**REQUIREMENT**: Everything in the data must be repeated exactly, apart from the pictures, which are left out.

**PROVIDED MATERIAL**:
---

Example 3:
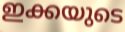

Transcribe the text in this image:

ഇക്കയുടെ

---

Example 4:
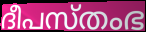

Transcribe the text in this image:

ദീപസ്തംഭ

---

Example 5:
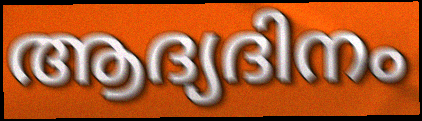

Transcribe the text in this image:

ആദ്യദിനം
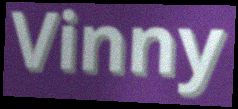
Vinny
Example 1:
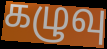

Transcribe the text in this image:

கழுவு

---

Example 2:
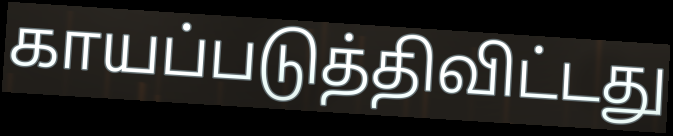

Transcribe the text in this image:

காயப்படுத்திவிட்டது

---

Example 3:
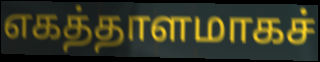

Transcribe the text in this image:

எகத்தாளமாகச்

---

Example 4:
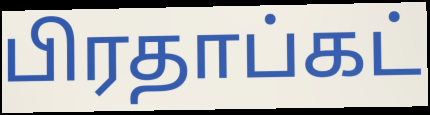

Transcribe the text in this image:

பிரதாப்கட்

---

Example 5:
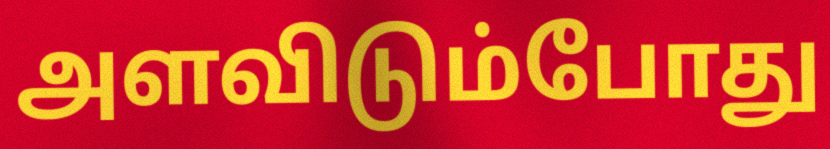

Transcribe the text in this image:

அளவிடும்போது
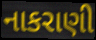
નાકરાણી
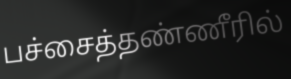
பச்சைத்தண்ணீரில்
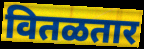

**THE COMPLETED TASK**:
---

Example 3:

Transcribe the text in this image:

ഇക്കയുടെ

---

Example 4:

Transcribe the text in this image:

ദീപസ്തംഭ

---

Example 5:

Transcribe the text in this image:

ആദ്യദിനം
Vinny
Example 1:

Transcribe the text in this image:

கழுவு

---

Example 2:

Transcribe the text in this image:

காயப்படுத்திவிட்டது

---

Example 3:

Transcribe the text in this image:

எகத்தாளமாகச்

---

Example 4:

Transcribe the text in this image:

பிரதாப்கட்

---

Example 5:

Transcribe the text in this image:

அளவிடும்போது
નાકરાણી
பச்சைத்தண்ணீரில்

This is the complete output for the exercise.